Cancer Initiation and Progression

Cancer progression

LSU LCMC Health Cancer Center’s Cancer Initiation and Progression Research aims to discover how viruses and other environmental factors initiate and participate in cancer. By defining  what causes, promotes or exacerbates various types of cancer, we expand our understanding of the spectrum of cancer, including its development and disease progression.

Through the understanding we gather from basic and clinical research on cancers with viral causes, we can translate these findings into targeted approaches, such as vaccines to prevent viral infections and limit the risk of viral associated cancer development or innovative therapeutic approaches to treat those who are already infected — all directly benefiting patients in Louisiana and globally. 

Cancer Initiation and Progression Research in Practice
There are several viruses that cause cancer in humans, but not all who are infected, in fact only a small fraction, will develop cancer as a result. Our research places efforts toward all the viruses that cause cancers, but specifically focuses on cancers associated with HIV co-infection. HIV does not directly cause cancer, but in individuals infected with a known cancer virus, it contributes to a substantially increased risk due to immune defects that are associated with HIV infection. 
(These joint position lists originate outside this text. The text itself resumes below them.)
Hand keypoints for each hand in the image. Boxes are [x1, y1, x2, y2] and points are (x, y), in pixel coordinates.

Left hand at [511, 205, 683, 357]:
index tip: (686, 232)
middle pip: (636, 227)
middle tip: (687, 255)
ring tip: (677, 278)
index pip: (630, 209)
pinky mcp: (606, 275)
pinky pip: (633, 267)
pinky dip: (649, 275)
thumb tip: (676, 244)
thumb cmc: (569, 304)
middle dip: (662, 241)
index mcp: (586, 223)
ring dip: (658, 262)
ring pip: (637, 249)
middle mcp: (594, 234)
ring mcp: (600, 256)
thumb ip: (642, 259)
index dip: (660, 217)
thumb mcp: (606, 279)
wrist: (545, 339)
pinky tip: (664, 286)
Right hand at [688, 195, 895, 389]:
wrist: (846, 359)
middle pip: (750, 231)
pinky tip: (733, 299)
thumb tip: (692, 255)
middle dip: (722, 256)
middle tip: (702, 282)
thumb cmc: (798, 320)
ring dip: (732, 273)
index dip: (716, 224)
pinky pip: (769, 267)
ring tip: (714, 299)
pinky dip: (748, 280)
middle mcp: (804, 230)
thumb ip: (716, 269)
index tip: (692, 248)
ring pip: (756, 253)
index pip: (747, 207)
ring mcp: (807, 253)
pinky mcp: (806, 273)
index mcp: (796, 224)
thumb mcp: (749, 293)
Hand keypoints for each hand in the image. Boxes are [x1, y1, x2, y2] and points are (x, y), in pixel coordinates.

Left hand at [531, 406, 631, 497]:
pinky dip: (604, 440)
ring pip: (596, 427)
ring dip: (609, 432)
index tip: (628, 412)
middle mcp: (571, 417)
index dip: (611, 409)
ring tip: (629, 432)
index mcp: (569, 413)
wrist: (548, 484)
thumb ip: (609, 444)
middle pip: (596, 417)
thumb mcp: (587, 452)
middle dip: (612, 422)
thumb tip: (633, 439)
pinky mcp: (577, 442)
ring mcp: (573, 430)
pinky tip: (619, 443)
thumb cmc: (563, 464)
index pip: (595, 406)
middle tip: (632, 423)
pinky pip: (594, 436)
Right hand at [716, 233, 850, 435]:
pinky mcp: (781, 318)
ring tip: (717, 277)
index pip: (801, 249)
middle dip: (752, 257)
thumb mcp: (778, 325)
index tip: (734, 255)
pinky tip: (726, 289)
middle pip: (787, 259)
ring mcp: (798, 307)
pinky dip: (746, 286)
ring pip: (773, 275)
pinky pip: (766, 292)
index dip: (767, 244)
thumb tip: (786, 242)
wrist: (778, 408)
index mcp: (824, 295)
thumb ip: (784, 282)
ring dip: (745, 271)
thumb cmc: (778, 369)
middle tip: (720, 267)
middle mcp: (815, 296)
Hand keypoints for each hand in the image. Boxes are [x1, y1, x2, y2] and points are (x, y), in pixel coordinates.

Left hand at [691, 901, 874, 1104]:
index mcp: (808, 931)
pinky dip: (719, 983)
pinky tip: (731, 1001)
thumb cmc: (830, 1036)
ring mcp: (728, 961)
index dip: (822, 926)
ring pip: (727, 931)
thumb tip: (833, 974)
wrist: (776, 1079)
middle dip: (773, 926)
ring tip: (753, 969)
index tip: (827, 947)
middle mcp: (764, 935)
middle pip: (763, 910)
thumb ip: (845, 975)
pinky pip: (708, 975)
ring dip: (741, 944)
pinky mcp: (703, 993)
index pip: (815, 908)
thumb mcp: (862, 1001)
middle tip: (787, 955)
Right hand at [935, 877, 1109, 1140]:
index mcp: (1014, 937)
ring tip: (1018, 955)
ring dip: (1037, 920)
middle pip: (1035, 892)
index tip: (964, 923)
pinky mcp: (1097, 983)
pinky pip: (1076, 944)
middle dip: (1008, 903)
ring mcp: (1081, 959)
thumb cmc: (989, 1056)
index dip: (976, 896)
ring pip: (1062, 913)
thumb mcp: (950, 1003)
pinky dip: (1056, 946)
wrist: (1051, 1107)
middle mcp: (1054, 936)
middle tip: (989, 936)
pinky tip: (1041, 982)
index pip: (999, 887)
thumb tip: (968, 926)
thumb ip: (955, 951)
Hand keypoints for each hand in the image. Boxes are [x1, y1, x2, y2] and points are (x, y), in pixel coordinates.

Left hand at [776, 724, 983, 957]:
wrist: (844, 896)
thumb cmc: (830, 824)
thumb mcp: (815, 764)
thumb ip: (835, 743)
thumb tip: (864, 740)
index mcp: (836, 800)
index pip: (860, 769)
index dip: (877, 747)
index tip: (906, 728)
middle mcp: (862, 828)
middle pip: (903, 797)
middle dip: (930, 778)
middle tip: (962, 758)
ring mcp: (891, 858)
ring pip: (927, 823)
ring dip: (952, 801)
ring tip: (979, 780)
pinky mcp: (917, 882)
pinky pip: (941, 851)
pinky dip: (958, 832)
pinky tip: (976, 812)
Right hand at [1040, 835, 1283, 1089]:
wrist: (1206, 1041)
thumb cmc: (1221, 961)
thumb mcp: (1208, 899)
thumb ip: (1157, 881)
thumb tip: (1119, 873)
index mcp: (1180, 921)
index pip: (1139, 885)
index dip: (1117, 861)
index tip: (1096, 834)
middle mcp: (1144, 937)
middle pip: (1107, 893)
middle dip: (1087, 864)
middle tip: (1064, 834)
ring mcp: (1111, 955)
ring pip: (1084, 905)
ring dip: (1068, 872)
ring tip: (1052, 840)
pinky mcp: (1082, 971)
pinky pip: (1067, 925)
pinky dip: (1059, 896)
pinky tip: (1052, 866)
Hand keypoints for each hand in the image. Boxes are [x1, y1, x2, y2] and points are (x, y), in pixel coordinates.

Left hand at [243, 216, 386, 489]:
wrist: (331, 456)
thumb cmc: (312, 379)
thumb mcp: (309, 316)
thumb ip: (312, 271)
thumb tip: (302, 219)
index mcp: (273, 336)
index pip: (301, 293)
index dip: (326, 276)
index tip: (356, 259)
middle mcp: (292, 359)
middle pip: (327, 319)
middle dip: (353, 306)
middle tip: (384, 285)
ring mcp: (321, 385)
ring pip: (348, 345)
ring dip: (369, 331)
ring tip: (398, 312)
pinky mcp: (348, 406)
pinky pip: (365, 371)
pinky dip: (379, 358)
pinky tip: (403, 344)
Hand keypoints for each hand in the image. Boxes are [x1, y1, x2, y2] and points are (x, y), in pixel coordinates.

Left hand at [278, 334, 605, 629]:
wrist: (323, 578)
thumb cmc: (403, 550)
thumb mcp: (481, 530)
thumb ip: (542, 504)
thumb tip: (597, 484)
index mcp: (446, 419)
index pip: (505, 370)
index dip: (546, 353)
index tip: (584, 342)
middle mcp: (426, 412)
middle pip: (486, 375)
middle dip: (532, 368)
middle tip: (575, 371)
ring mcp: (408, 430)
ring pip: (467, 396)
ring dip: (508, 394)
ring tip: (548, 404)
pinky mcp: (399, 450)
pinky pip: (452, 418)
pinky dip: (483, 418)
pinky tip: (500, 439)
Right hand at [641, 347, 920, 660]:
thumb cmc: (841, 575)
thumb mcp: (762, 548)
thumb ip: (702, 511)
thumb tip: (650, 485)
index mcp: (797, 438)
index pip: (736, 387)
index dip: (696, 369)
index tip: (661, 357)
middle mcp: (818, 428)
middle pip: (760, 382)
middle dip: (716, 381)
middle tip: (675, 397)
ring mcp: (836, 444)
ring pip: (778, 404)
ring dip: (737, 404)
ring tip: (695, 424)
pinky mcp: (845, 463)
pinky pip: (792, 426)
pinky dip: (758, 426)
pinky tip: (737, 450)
As major contributors to the Cancer Initiation and Progression Research team, Dr. Charles Wood and Dr. John T. West are investigating connections between HIV and cancers, and doing so comparatively in populations in Africa that have higher incidence rates of both diseases, as well as in similar populations from southern Louisiana. For instance, more than 25 million people are living with HIV/AIDS in Africa out of 38 million globally. 

Dr. Wood began this work in the 1990s while studying the transmission of HIV from mothers to infants. During his research, he found that transmission of Kaposi’s sarcoma herpesvirus (KSHV) also transmits mother to child, primarily through saliva. KSHV causes a relatively rare cancer found in particular ethnic groups and geographic areas of high infection rate, but the cancer is most common in individuals with a suppressed or weakened immune system like  those undergoing organ transplant or those living with HIV infection. Dr. West joined Dr. Wood in Africa in 2001 to continue this groundbreaking research centered around sub Saharan African patients.

Since then, Dr. Wood and Dr. West have established a large collaborative research endeavor involving multiple US research institutions, the University of Zambia School of Medicine, and the Ocean Road Cancer Center in Tanzania, that focuses on HIV and Kaposi’s sarcoma, including its transmission, treatment, and prevention. 

While this research and outcomes have been extensive, it is just a window into the impacts it can have on cancer research. By continuing to identify the links between HIV and cancer, more connections can be discovered, advancing cancer research at large. 

A More Than Medicine Approach to Cancer Care

LSU LCMC Health Cancer Center research on cancer initiation and progression focuses on the causes and development of the disease, which can include: 

  • Genetic predispositions
  • Lifestyle factors, such as diet, exercise, and drug and alcohol use
  • Co-infections, including polymicrobial infections 

By understanding more about these causes of cancer, we can find cancer in its early stages and prevent it altogether. 

Looking Ahead in Cancer Initiation and Progression

Cancer initiation and progression research at LSU LCMC Health Cancer Center will continue to focus on global oncology and health. By engaging with communities around the world — such as in other parts of Africa (including Tanzania, Zambia, and Uganda) — we can determine why certain populations have a higher risk of developing cancer. 

Dr. Wood and Dr. West also have plans to develop programs that will send clinical or research fellows overseas where the infrastructure is already built so they can develop their own research interests and collaborations. This collaboration will directly benefit patient care by advancing our understanding of how to prevent, treat, and cure cancer.